> **PROBLEM DESCRIPTION**: Using the records below, repeat exactly the lines from the one holding "right shoulder: (371, 297)" through the one holding "neck: (435, 254)", both ends included, and no others.

> **THE INPUT**:
.....
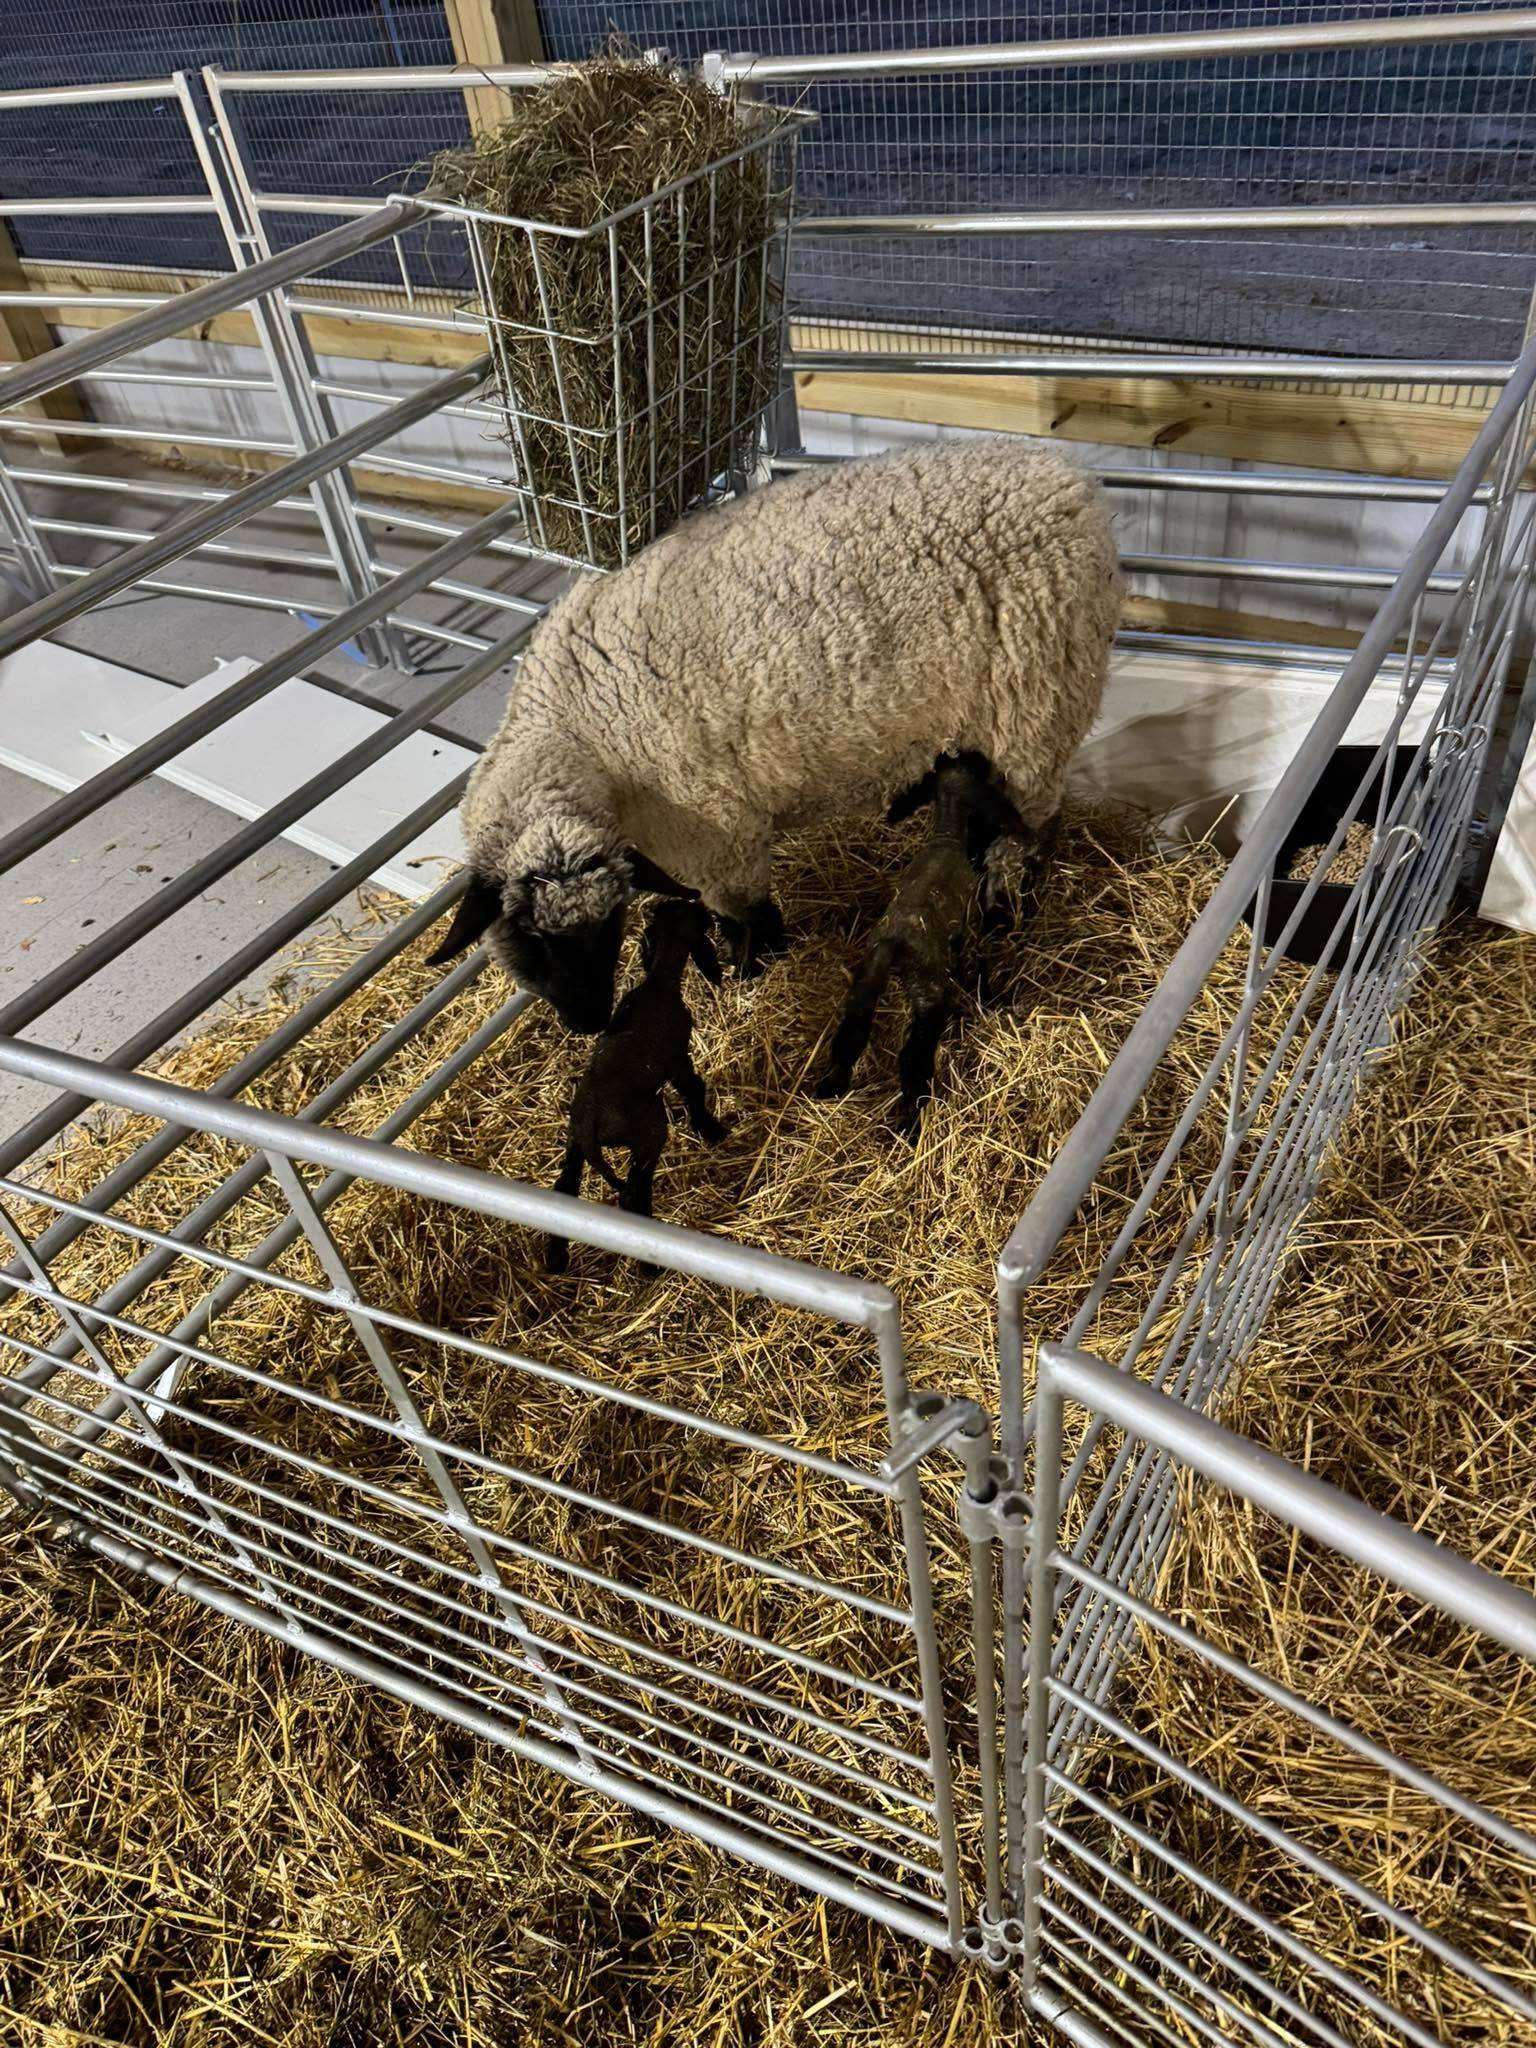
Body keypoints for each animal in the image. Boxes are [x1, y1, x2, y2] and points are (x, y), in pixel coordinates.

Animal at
.....
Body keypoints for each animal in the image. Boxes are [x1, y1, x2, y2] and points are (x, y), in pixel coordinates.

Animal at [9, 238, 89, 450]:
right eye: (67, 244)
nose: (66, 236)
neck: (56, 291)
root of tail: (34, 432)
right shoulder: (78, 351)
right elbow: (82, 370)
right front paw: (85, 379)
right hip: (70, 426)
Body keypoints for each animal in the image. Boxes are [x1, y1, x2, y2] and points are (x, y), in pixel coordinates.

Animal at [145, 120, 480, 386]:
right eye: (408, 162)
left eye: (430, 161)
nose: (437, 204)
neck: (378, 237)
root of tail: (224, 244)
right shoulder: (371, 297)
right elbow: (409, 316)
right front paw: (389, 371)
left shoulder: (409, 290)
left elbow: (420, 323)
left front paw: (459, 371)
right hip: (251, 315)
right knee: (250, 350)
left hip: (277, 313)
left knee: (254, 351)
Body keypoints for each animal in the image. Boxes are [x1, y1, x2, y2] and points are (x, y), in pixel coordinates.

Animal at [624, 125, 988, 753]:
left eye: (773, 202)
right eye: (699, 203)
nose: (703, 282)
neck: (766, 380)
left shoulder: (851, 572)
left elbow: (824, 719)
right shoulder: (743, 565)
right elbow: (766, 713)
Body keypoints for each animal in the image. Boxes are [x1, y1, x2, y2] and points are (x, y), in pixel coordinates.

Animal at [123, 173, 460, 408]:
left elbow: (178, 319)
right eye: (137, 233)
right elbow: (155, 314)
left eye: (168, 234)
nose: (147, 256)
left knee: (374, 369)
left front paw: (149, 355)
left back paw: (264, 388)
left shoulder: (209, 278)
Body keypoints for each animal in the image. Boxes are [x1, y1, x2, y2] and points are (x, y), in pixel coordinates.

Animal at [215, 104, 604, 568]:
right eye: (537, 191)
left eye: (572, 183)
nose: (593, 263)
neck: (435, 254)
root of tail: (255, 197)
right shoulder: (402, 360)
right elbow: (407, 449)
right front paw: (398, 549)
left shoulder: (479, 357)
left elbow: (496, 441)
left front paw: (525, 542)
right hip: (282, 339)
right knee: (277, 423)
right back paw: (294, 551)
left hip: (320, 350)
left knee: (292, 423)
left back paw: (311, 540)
.....
> **SOLUTION FOR THIS PROBLEM**:
right shoulder: (371, 297)
right elbow: (409, 316)
right front paw: (389, 371)
left shoulder: (409, 290)
left elbow: (420, 323)
left front paw: (459, 371)
right hip: (251, 315)
right knee: (250, 350)
left hip: (277, 313)
left knee: (254, 351)
Body keypoints for each animal in the image. Boxes are [x1, y1, x2, y2] and points are (x, y), in pixel coordinates.

Animal at [624, 125, 988, 753]:
left eye: (773, 202)
right eye: (699, 203)
nose: (703, 282)
neck: (766, 380)
left shoulder: (851, 572)
left elbow: (824, 719)
right shoulder: (743, 565)
right elbow: (766, 713)
Body keypoints for each animal in the image. Boxes are [x1, y1, x2, y2] and points are (x, y), in pixel coordinates.

Animal at [123, 173, 460, 408]:
left elbow: (178, 319)
right eye: (137, 233)
right elbow: (155, 314)
left eye: (168, 234)
nose: (147, 256)
left knee: (374, 369)
left front paw: (149, 355)
left back paw: (264, 388)
left shoulder: (209, 278)
Body keypoints for each animal in the image. Boxes are [x1, y1, x2, y2] and points are (x, y), in pixel coordinates.

Animal at [215, 104, 604, 568]:
right eye: (537, 191)
left eye: (572, 183)
nose: (593, 263)
neck: (435, 254)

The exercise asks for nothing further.